CPI-613 for High-Risk AML Patients
CPI-613, a first-in-class, non-redox, active lipoate derivative, is a promising salvage regimen in combination with high-dose Ara-C (HDAC) and mitoxantrone – particularly for older patients with AML and those with high-risk disease – according to research presented by Timothy S. Pardee, MD, PhD, from Wake Forest University in Winston-Salem, North Carolina.3
Outcomes in these patient groups are “dismal,” said Dr. Pardee, but in this phase I trial, treatment with CPI-613, which works by inhibiting mitochondrial metabolism, led to favorable overall response rates.
Among the 48 patients (median age = 60 years; range 21-79) in this trial, 14 had refractory disease and 11 had received one or more lines of prior salvage therapy.
Compared with a historic cohort treated with HDAC, mitoxantrone, and asparaginase, the overall response rates (ORR) in this trial were favorable (48% vs. 25%), with 19 CR and 4 CRi. Surprisingly, Dr. Pardee said, the 11 patients with poor-risk cytogenetics and the 26 patients aged 60 or older also had high ORR, compared with the historic cohort (48% vs. 25%; 46% vs. 33%). As in the historic cohort, 13 percent of patients died on or before day 30 of treatment. Twenty-three percent of patients went on to receive stem cell transplantation.

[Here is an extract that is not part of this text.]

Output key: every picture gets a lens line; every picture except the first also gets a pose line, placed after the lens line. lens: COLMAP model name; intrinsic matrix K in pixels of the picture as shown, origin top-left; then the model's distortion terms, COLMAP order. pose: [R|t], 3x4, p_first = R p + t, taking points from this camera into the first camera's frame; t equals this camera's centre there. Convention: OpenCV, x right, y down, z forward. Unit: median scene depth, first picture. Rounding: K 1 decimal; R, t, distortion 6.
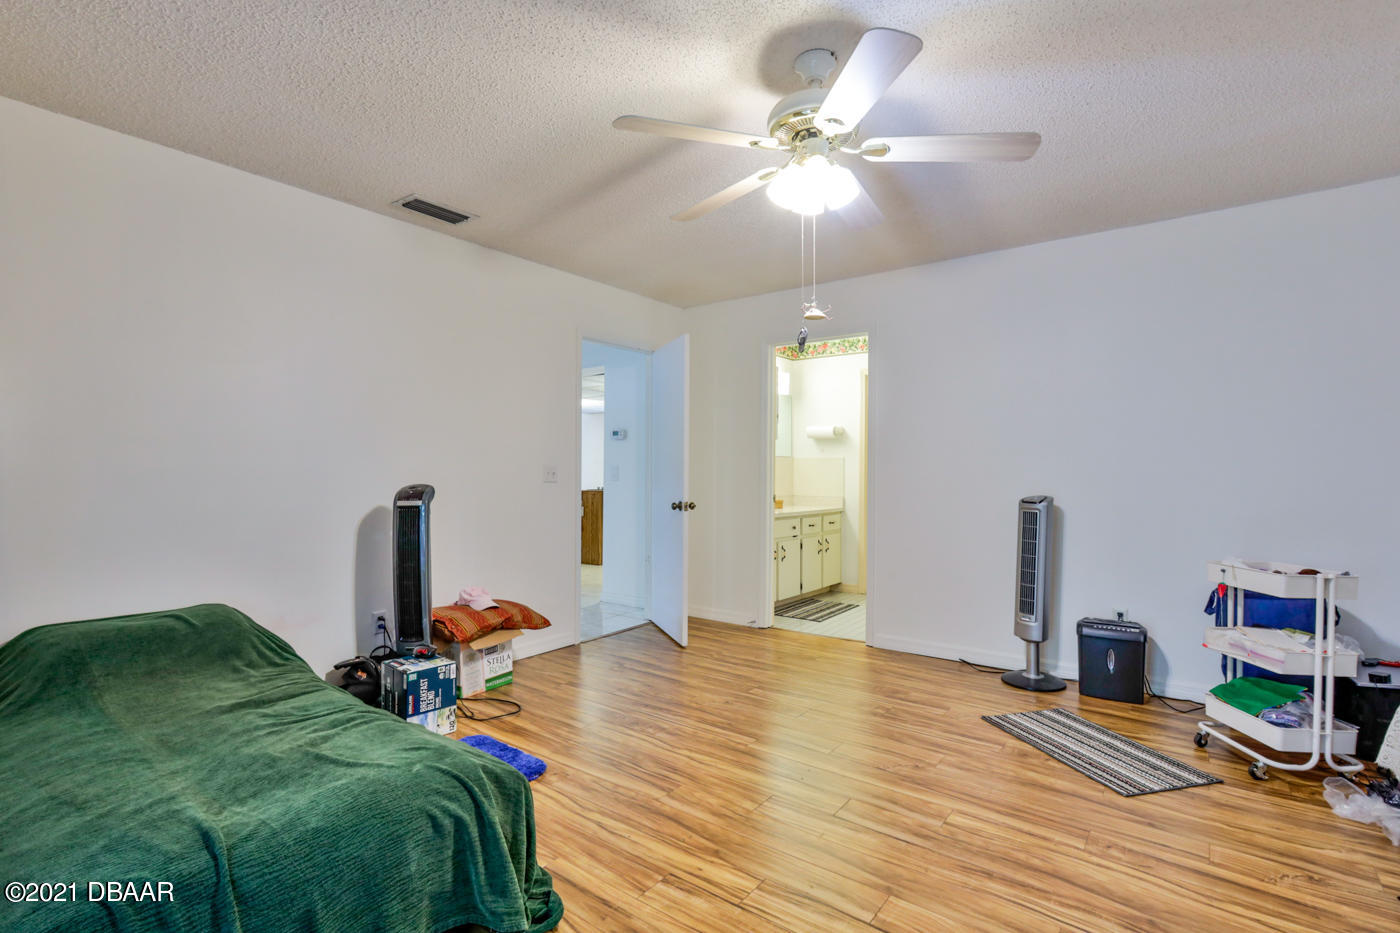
lens RADIAL K [[679.0, 0, 701.9], [0, 679.0, 470.4], [0, 0, 1]] dist [-0.005523, 0.001541]
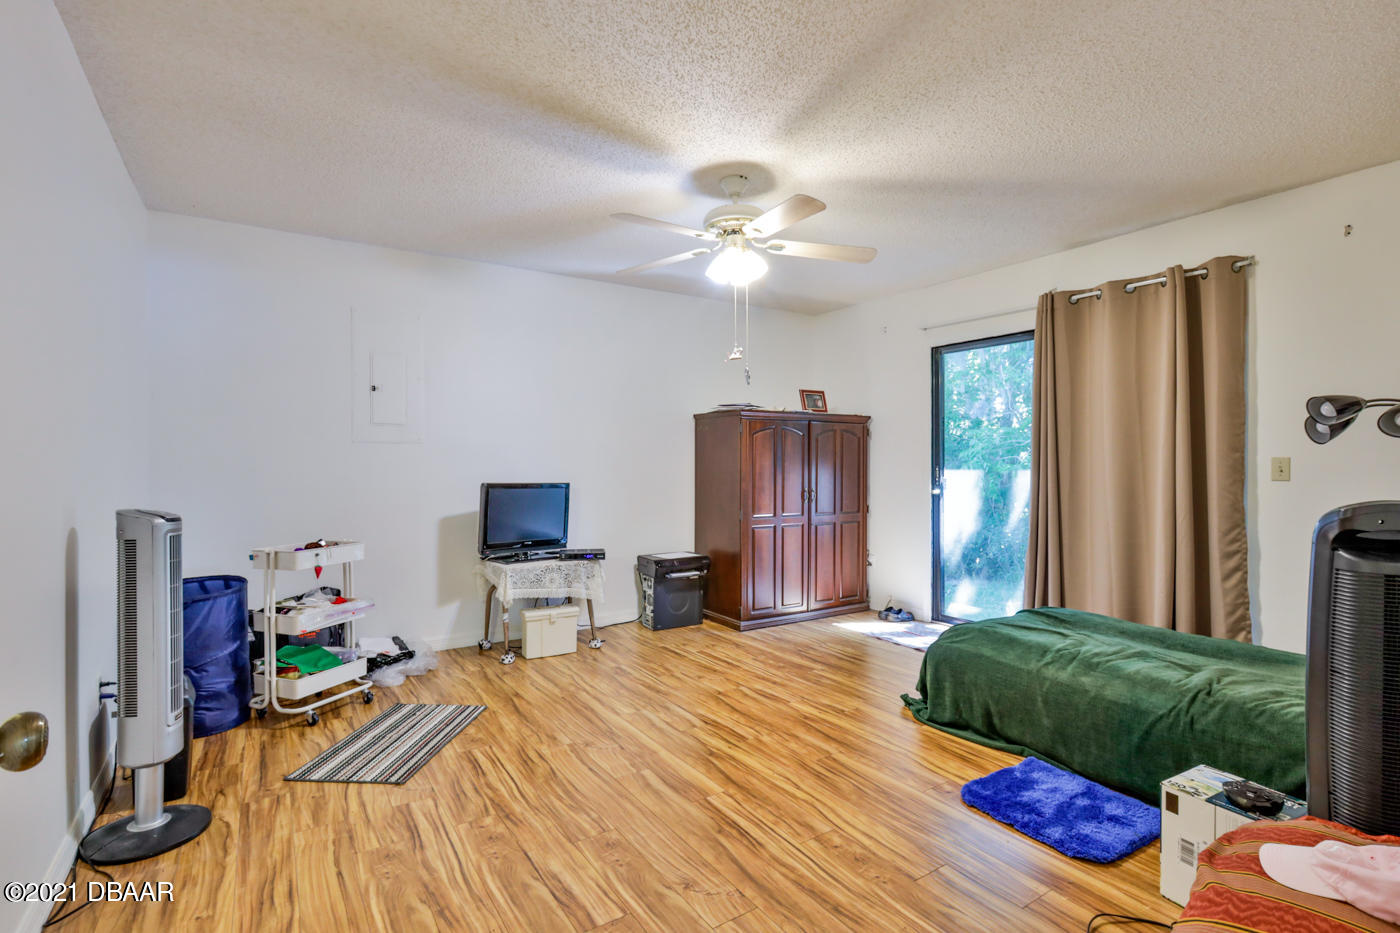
lens RADIAL K [[679.0, 0, 699.0], [0, 679.0, 466.8], [0, 0, 1]] dist [-0.005523, 0.001541]
pose [[-0.943696, -0.002851, 0.330801, -0.173911], [-0.000654, 0.999977, 0.006753, -0.002581], [-0.330812, 0.006157, -0.943677, 1.729300]]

“We are very excited by these preliminary results, especially for high-risk patients,” Dr. Pardee concluded, adding that a randomized phase II study is under development.
- Levis MJ, Perl AE, Altman JK, et al. Results of a first-in-human, phase I/II trial of ASP2215, a selective, potent inhibitor of FLT3/Axl in patients with relapsed or refractory (R/R) acute myeloid leukemia (AML). Abstract #7003. Presented at the 2015 American Society of Clinical Oncology Annual Meeting, Chicago, Illinois, May 30, 2015.
- Padron E, Dezern AE, Vaddi K, et al. A multi-institution phase I trial of ruxolitinib in chronic myelomonocytic leukemia (CMML). Abstract #7021. Presented at the 2015 American Society of Clinical Oncology Annual Meeting, Chicago, Illinois, May 30, 2015.
- Pardee TS, Stadelman K, Isom S, et al. Activity of the mitochondrial metabolism inhibitor cpi-613 in combination with high dose Ara-C (HDAC) and mitoxantrone in high risk relapsed or refractory acute myeloid leukemia (AML). Abstract #7015. Presented at the 2015 American Society of Clinical Oncology Annual Meeting, Chicago, Illinois, May 30, 2015.